Possible spoilers here on out.

This is the ninth book in the Jack Murphy series by Rick Reed, himself former law enforcement, but only the first that I have read. I had no issues reading this as a standalone, as there were instances where a bit of information was passed along regarding events in previous books. The author’s knowledge about how police departments work is, of course, good, but I think this book tries far too hard at the buddy cop stuff between Murphy and the much, much larger, former football player turned detective Blanchard, whom Murphy calls Bigfoot. There is a lot of banter between Murphy and Blanchard that is supposed to be humorous but which got old fast, squabbling between the two Chiefs (one male, one female – obviously their fighting means they’re secretly in love with one another) in the neighboring counties Murphy and Blanchard are sent to, and a handful of times where the author seems to think readers won’t understand something, like “G-man” referring to Federal agents.

“Rosie said, “Follow me G-men.” [sic]
Jack smiled at her use of the old moniker for an FBI Agent. ‘G-man’ was underworld slang for anyone working for the government. It meant government man.

There is a passage where one law enforcement characters tells another that they must “have some tall” to get a piece of information, and the author informs the reader that “tall” means pull or influence – why not just say “pull”, then?

At the beginning, we’re told via a couple pages long expositional speech by Angelina Garcia, the computer whiz who can apparently hack into anything, that the murders all occurred in March, as noted above. As an aside here, I can deduce that the writer may be a fan of the TV show Criminal Minds. The computer guru on the show is called Garcia by the agents of the BAU. Her full name is Penelope Garcia. The IT whiz in the book covers the last name, and the female Chief’s daughter is named Penelope.

Another annoyance I have with some writers is when they will have a piece of information be given to the reader in some way (such as in a summary given by the IT whiz), then repeated, and then given again, spelled out for both another character and the reader.

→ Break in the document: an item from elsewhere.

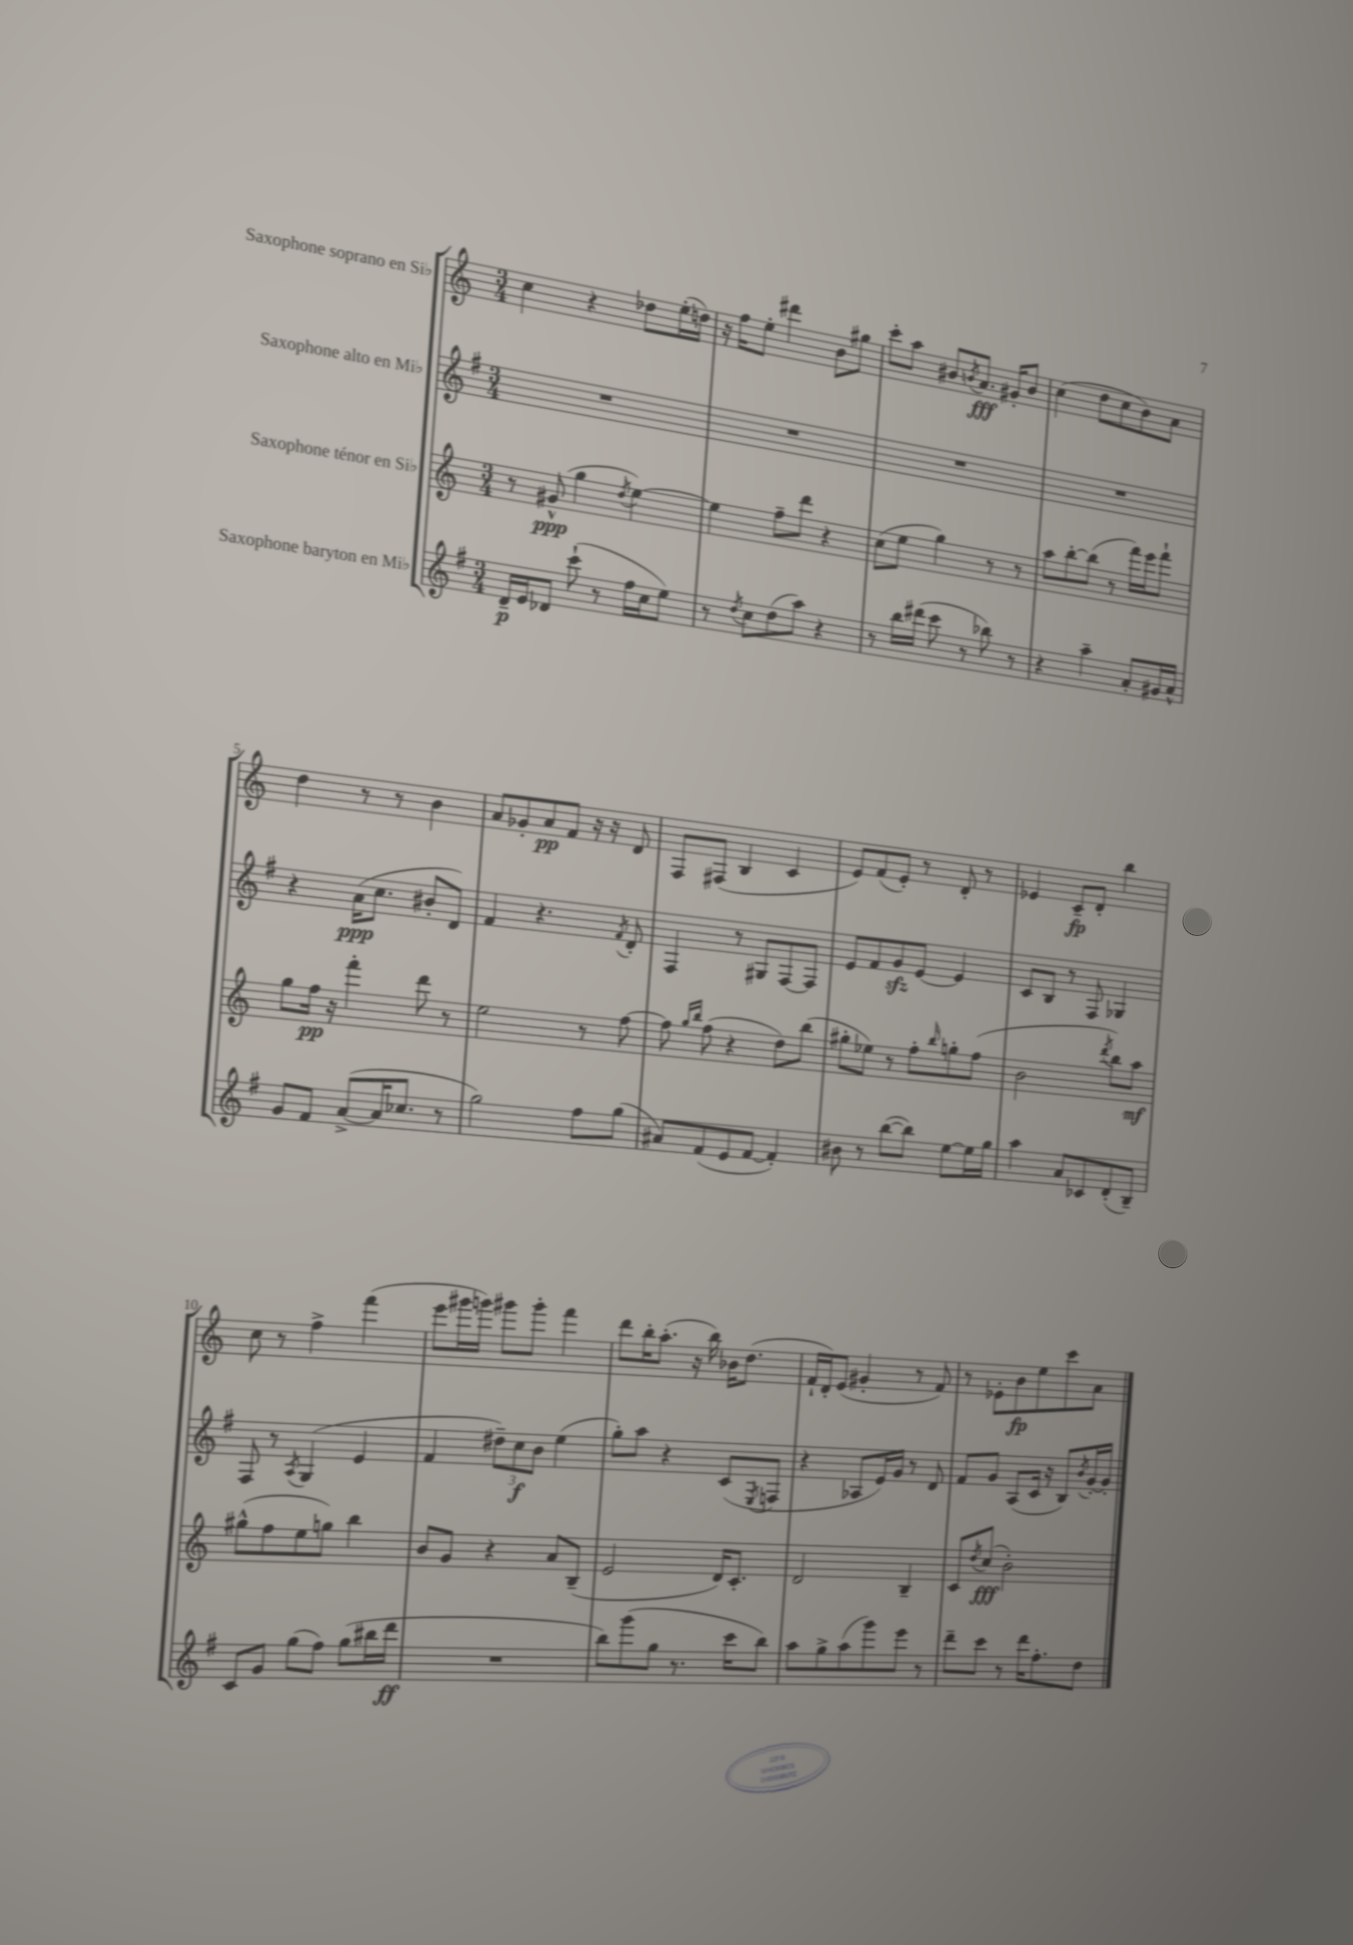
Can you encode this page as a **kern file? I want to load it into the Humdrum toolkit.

“Five murders in seven years,” Jack mused. “One seven years ago, two more at five years, one at three years, and one that just happened. All in March.”
“March is important to the killer,” Liddell said.
“Something got this guy started killing. Whatever it was must have happened at least seven years ago in March. Most of the serial killers we’ve dealt with needed symbolism. Sometimes they were sending us a message, sometimes they were sending it to other possible victims.”

Writers, don’t treat your readers like they’re stupid.

The plot revolves around two very small PDs and the two on loan agents figuring out the common connection between the victims of what they correctly believe is a serial killing, following the more than ample clues, and nabbing the bad guy(s) in the end. There is a secondary, personal lives story running through, because Murphy and his ex-wife are getting remarried, and Blanchard and his wife are expecting a child.

The number one villain is not really a surprise, although I have to credit the author for not introducing the villain three pages before the end, as I have the misfortune of seeing in some other books. There is one villain that is introduced but whose identity as it relates to the main villains and the deaths does come in just before the end, which is a bit of cheating, as there’s no hint at all that the person is anything or anyone other than how they are introduced earlier.

Overall, it’s a serviceable serial killer novel, with the action taking place in a rural area filled with closed out coal mines.

3.5 out of 5 stars.

Thanks to NetGalley and Kensington for the advance copy.